| ci.2x2.mean.bs | R Documentation |
Computes confidence intervals and tests for the AB interaction effect, main effect of A, main effect of B, simple main effects of A, and simple main effects of B in a 2x2 between-subjects factorial design with a quantitative response variable. A Satterthwaite adjustment to the degrees of freedom is used and equality of population variances is not assumed.
For more details, see Sections 3.8 and 3.9 of Bonett (2021, Volume 1)

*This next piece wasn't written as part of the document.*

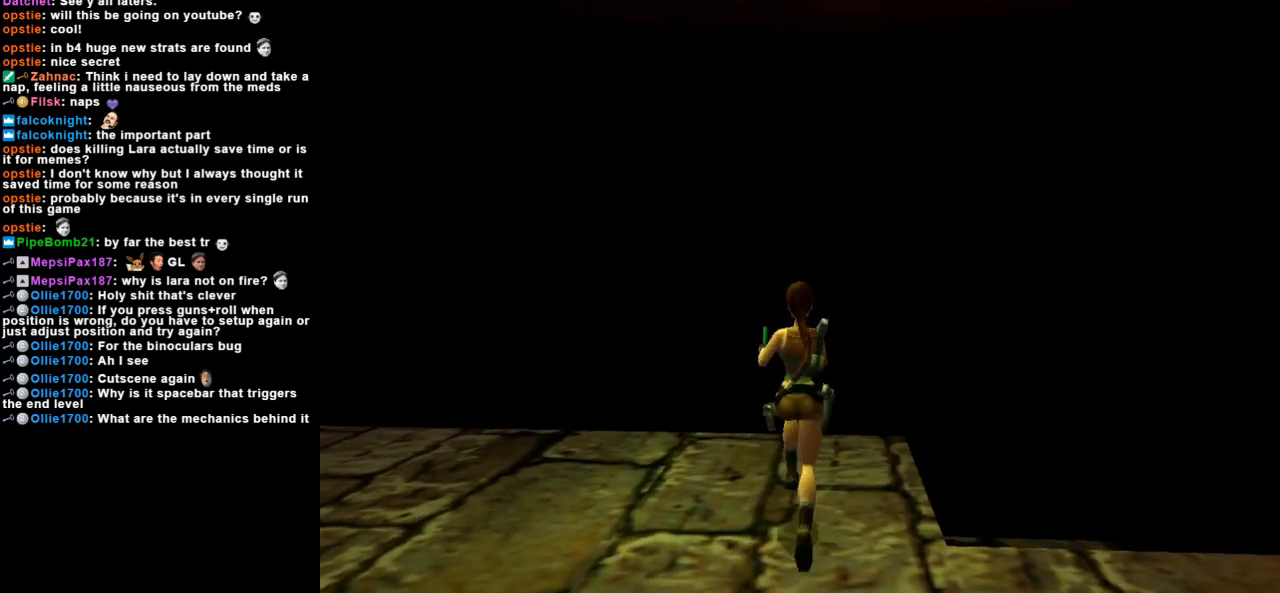
{"keys": [], "events": [[300, "left", "down"], [467, "left", "up"], [467, "up", "up"]]}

ci.2x2.mean.bs(alpha, y11, y12, y21, y22)
alpha |
alpha level for 1-alpha confidence |
y11 |
vector of scores at level 1 of A and level 1 of B |
y12 |
vector of scores at level 1 of A and level 2 of B |
y21 |
vector of scores at level 2 of A and level 1 of B |
y22 |
vector of scores at level 2 of A and level 2 of B |
Returns a 7-row matrix (one row per effect). The columns are:
Estimate - estimate of effect
SE - standard error
t - t test statistic
df - degrees of freedom
p - two-sided p-value
LL - lower limit of the confidence interval
UL - upper limit of the confidence interval
Bonett2021statpsych
y11 <- c(14, 15, 11, 7, 16, 12, 15, 16, 10, 9)
y12 <- c(18, 24, 14, 18, 22, 21, 16, 17, 14, 13)
y21 <- c(16, 11, 10, 17, 13, 18, 12, 16, 6, 15)
y22 <- c(18, 17, 11, 9, 9, 13, 18, 15, 14, 11)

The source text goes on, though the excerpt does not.